Magnetic Disc vs. Flash Memory Cell
Let’s start with the old-fashioned hard drive: when we delete a file, not the actual data gets deleted, just the reference in the table of contents. This has the advantage of being much faster: Just the note “Program XY” is deleted and not the whole maybe 800 MB. The actual data is still on the disk and will not be overwritten until something else is saved – because this area is available according to the table of contents. This is also the reason why data recovery programs can recover “deleted” data: in most cases, only the table of contents, ie the list of data, is deleted, not the data itself.
This system works because in principle the magnetic disks can be overwritten indefinitely and it does not matter if the same area is used constantly. In addition, the data can be overwritten directly and must not be deleted first.
This is different with a SSD, however: it consists of individual memory chips, which in turn consist of individual cells. These cells can only be written in for a limited cycles, depending on the type (quality) a few thousand times. If you treated the SSD like a hard drive, some areas would be used very often and others would not. This would wear out certain areas of the SSD quickly. Therefore one tries to distribute the write accesses on the SSD always evenly over all memory cells, so that the wear is distributed over the entire memory space. For this, the controller of the SSD is responsible, which knows exactly where which data are and which cells should be overwritten and which should be used. All this is not necessary for mechanical hard drives.
The second important point regarding a SSD is the fact that memory cells, in contrast to the magnetic disk of the hard disk, must be deleted before rewriting. It even gets more complicated: Although the memory cells of an SSD can be written on individually, the deletion always affects many memory cells simultaneously, so-called blocks. As we already know, every write, and thus erasure, places a burden on the memory cells, which reduces their lifetime. If you have to delete a memory cell to write new data, you have to delete the entire block in which it is located. Even if all other memory cells are empty, they all have to go through this deletion process.
Operating System vs. SSD Controller
So how does the SSD controller optimize best? It waits a bit until we delete other data and combines a little back and forth. Part of the concept is that there is a bit of extra space on the SSD that can be used for copying. The controller wants to delete all the cells that should be deleted only once, if possible. So after it knows which data can be deleted and which ones need to persist, it takes them and copies them to a free space and then deletes the rest – the entire block. This feature is called garbage collection.
This approach is not bad, but has one drawback: There is a difference between what the OS knows and what the SSD controller knows. If we delete a photo, the operating system knows “Photo A is deleted” – but does not pass on this knowledge to the SSD. If we now save photo B, the operating system thinks “Ah, no problem, that fits where previously photo A was, write it please, SSD”. The SSD is now surprised, because it had not heard of Photo A being deleted. It has to place photo B somewhere else and mark photo A as deleted, so to speak, it is one step behind.

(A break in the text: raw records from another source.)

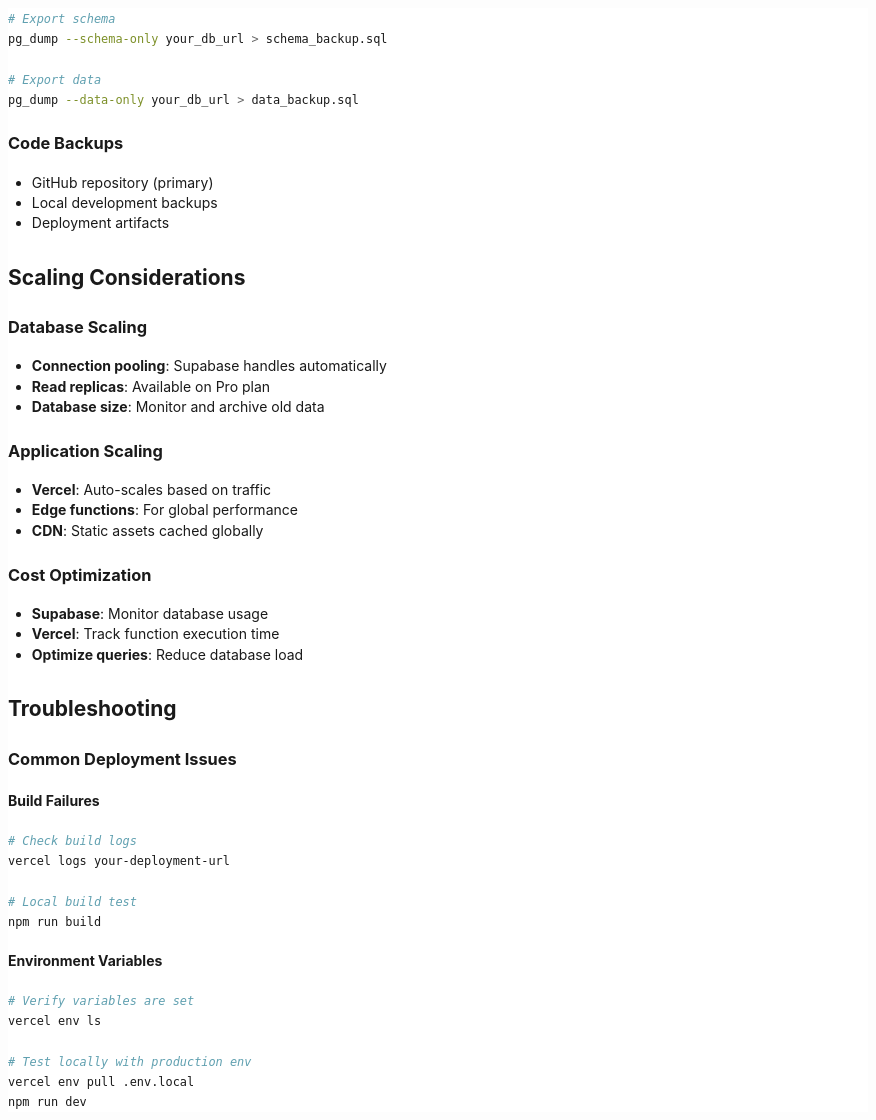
 ```bash
# Export schema
pg_dump --schema-only your_db_url > schema_backup.sql

# Export data
pg_dump --data-only your_db_url > data_backup.sql
```

### Code Backups

- GitHub repository (primary)
- Local development backups
- Deployment artifacts

## Scaling Considerations

### Database Scaling

- **Connection pooling**: Supabase handles automatically
- **Read replicas**: Available on Pro plan
- **Database size**: Monitor and archive old data

### Application Scaling

- **Vercel**: Auto-scales based on traffic
- **Edge functions**: For global performance
- **CDN**: Static assets cached globally

### Cost Optimization

- **Supabase**: Monitor database usage
- **Vercel**: Track function execution time
- **Optimize queries**: Reduce database load

## Troubleshooting

### Common Deployment Issues

#### Build Failures

```bash
# Check build logs
vercel logs your-deployment-url

# Local build test
npm run build
```

#### Environment Variables

```bash
# Verify variables are set
vercel env ls

# Test locally with production env
vercel env pull .env.local
npm run dev
```
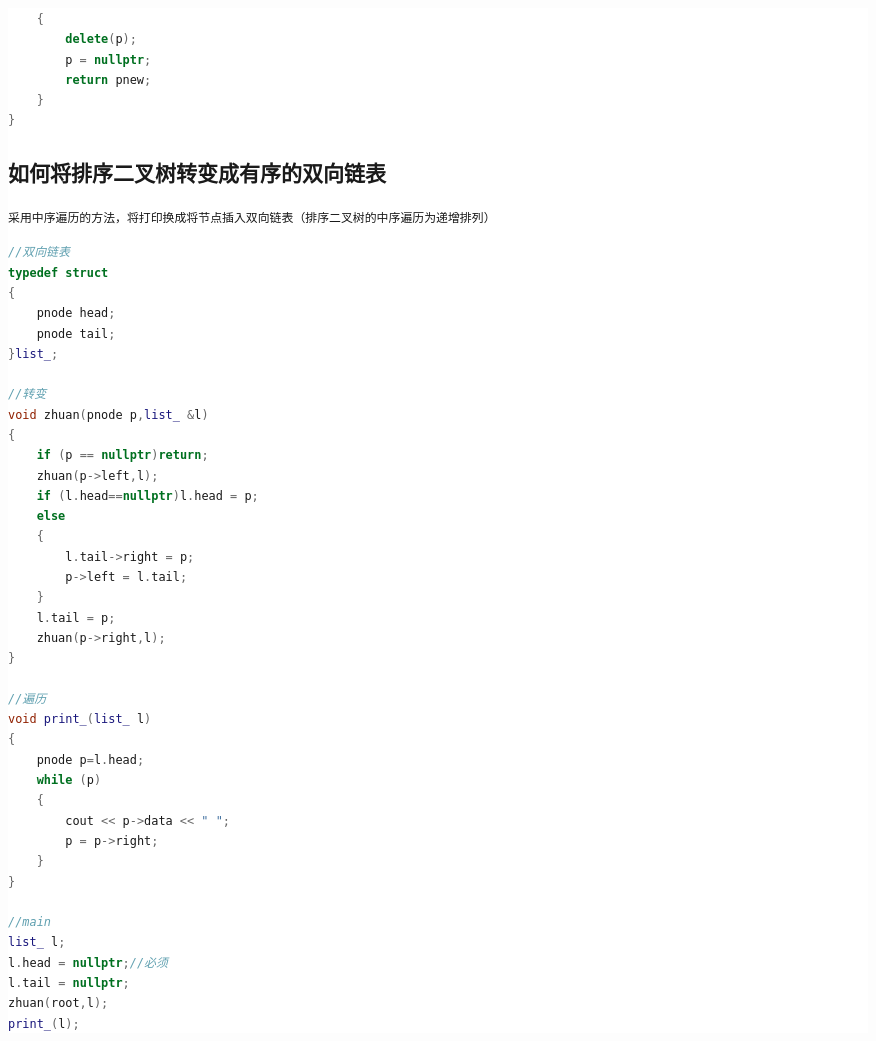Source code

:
 ```c++
	{
		delete(p);
		p = nullptr;
		return pnew;
	}
}
```









## 如何将排序二叉树转变成有序的双向链表



```
采用中序遍历的方法，将打印换成将节点插入双向链表（排序二叉树的中序遍历为递增排列）
```

```c++
//双向链表
typedef struct
{
	pnode head;
	pnode tail;
}list_;

//转变
void zhuan(pnode p,list_ &l)
{
	if (p == nullptr)return;
	zhuan(p->left,l);
	if (l.head==nullptr)l.head = p;
	else
	{
		l.tail->right = p;
		p->left = l.tail;
	}
	l.tail = p;
	zhuan(p->right,l);
}

//遍历
void print_(list_ l)
{
	pnode p=l.head;
	while (p)
	{
		cout << p->data << " ";
		p = p->right;
	}
}

//main
list_ l;
l.head = nullptr;//必须
l.tail = nullptr;
zhuan(root,l);
print_(l);
```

This is where TRIM comes in: The operating system passes the deletion information directly to the SSD so that it knows which data is already invalid and does not even consider the already deleted information in its internal organization and restructuring for deleting blocks. Remember, the controller does more work than a hard drive, because the SSD actually always needs to clear the data. Thus, superfluous data is no longer copied back and forth which has a positive effect on the life and also on the speed.
No Trim! What to do now?
A good question. Apple does not provide TRIM support for retrofitted SSDs. Even for externally connected Thunderbolt SSD drives TRIM is not available.
So what can you do to keep the SSD performing? You have to be careful to buy a SSD with good garbage collection. So if the SSD does not get any TRIM information from the operating system and needs to take care of everything, then this particular feature must be very strong.
In our experience, Plextor SSDs without TRIM are very clear and can keep their performance well. Samsung EVO 840 SSDs we tested, however, suffer a serious drop in speed without TRIM. This is not a sign of a bad product – with TRIM they are permanently extremely fast. It just shows that you have to pay close attention to which SSD you use in the Apple universe.
Update: Apple is now supporting TRIM for internal third party SSDs. Perfect.